A streamlined landscape in eastern Newfoundland

DEM showing streamlined features in eastern Newfoundland
The image above is a Digital Elevation Model recently published by the Newfoundland Geological Survey showing streamlined features in eastern Newfoundland. This image was made using data obtained using radar techniques during a space shuttle mission.
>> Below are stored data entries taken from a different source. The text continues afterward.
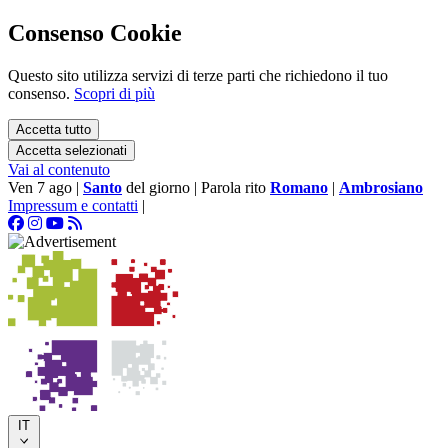
Consenso Cookie
Questo sito utilizza servizi di terze parti che richiedono il tuo
consenso.
Scopri di più
Accetta tutto
Accetta selezionati
Vai al contenuto
Ven 7 ago
|
Santo
del giorno
|
Parola rito
Romano
|
Ambrosiano
Impressum e contatti
|
IT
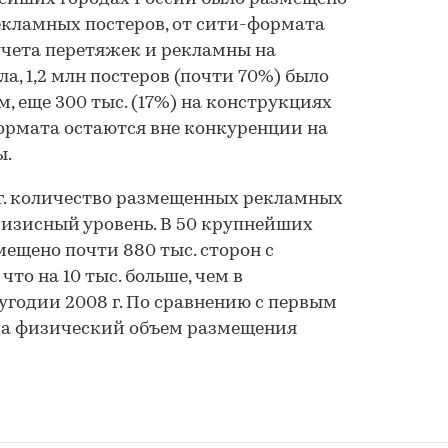
екламных постеров, от сити-формата
з учета перетяжек и рекламны на
ла, 1,2 млн постеров (почти 70%) было
, еще 300 тыс. (17%) на конструкциях
ормата остаются вне конкуренции на
ы.
 г. количество размещенных рекламных
изисный уровень. В 50 крупнейших
мещено почти 880 тыс. сторон с
то на 10 тыс. больше, чем в
годии 2008 г. По сравнению с первым
да физический объем размещения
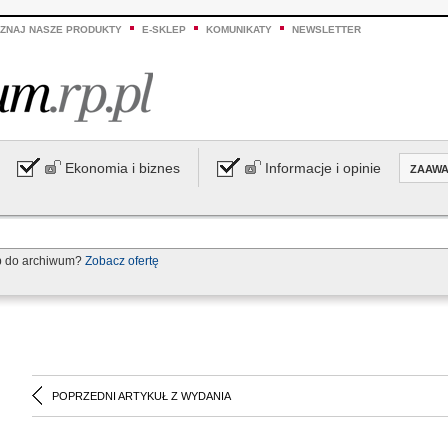
ZNAJ NASZE PRODUKTY
E-SKLEP
KOMUNIKATY
NEWSLETTER
Ekonomia i biznes
Informacje i opinie
ZAAW
p do archiwum?
Zobacz ofertę
POPRZEDNI ARTYKUŁ Z WYDANIA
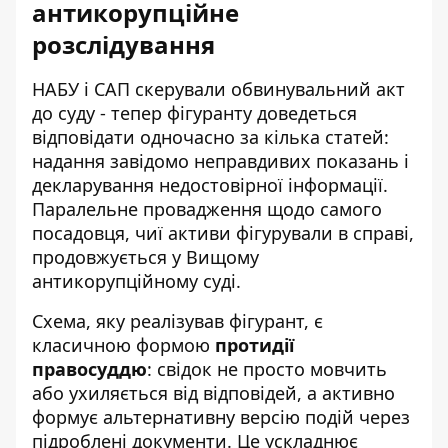
антикорупційне
розслідування
НАБУ і САП скерували обвинувальний акт
до суду - тепер фігуранту доведеться
відповідати одночасно за кілька статей:
надання завідомо неправдивих показань і
декларування недостовірної інформації.
Паралельне провадження щодо самого
посадовця, чиї активи фігурували в справі,
продовжується у Вищому
антикорупційному суді.
Схема, яку реалізував фігурант, є
класичною формою
протидії
правосуддю
: свідок не просто мовчить
або ухиляється від відповідей, а активно
формує альтернативну версію подій через
підроблені документи. Це ускладнює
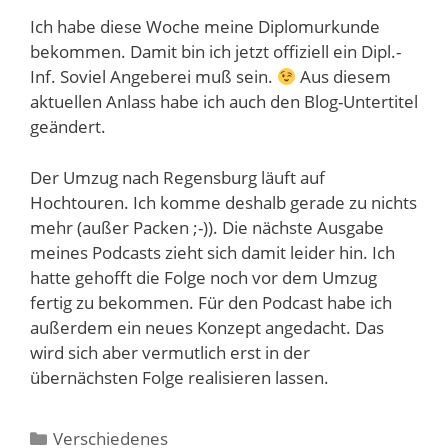
Ich habe diese Woche meine Diplomurkunde
bekommen. Damit bin ich jetzt offiziell ein Dipl.-
Inf. Soviel Angeberei muß sein.
Aus diesem
aktuellen Anlass habe ich auch den Blog-Untertitel
geändert.
Der Umzug nach Regensburg läuft auf
Hochtouren. Ich komme deshalb gerade zu nichts
mehr (außer Packen ;-)). Die nächste Ausgabe
meines Podcasts zieht sich damit leider hin. Ich
hatte gehofft die Folge noch vor dem Umzug
fertig zu bekommen. Für den Podcast habe ich
außerdem ein neues Konzept angedacht. Das
wird sich aber vermutlich erst in der
übernächsten Folge realisieren lassen.
Kategorien
Verschiedenes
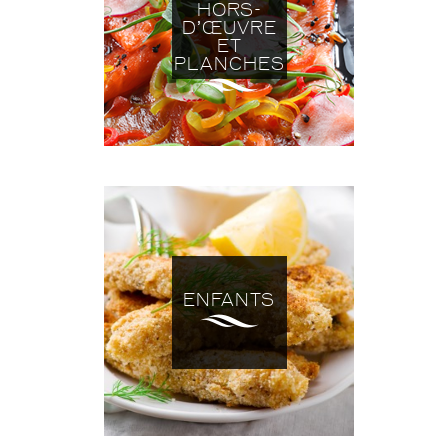
HORS-
D’ŒUVRE
ET
PLANCHES
ENFANTS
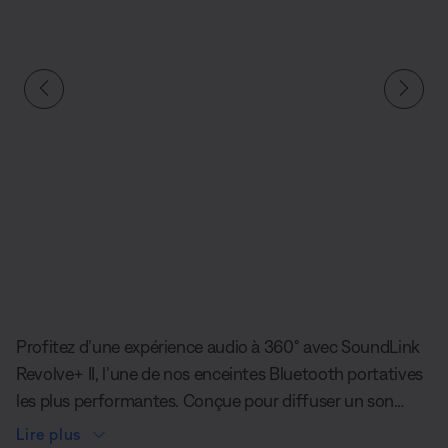
Diapositive quantité actuelle du undefined
Profitez d’une expérience audio à 360° avec SoundLink
Revolve+ II, l’une de nos enceintes Bluetooth portatives
les plus performantes. Conçue pour diffuser un son
profond et impressionnant dans toutes les directions,
Lire plus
The image shows a radial pattern of flow in eastern Newfoundland. Radial patterns can be explained by the flow of seawater due to uplift when the land was submerged. As water depth decreased, smaller streamlined features were superimposed on previously formed, larger features. Channels were eroded as the flow became confined at the perimeter of the land where flow rates increased. The drumlins and flutings vary in contents from all drift to all bedrock. This range in composition can be explained by the author's in situ disintegration explanation of the drift. Disintegation accompanied unloading as overburden was eroded by the currents generated by uplift of submerged lands. The process of disintegration penetrated downwards to various depths, changing rock or sediment to sand and gravel of the drift. Eskers are effects of expansion of drift as it was disintegrated.


Liverman, D., Batterson, M., Bell, T., Nolan, L., Marich, A., Putt, M., 2006. Digital elevation models from shuttle radar topography mission data - new insights into the Quaternary history of Newfoundland. Current Research, Newfound and Labrador Department of Natural Resources Geological Survey, Report 06-1:177-189.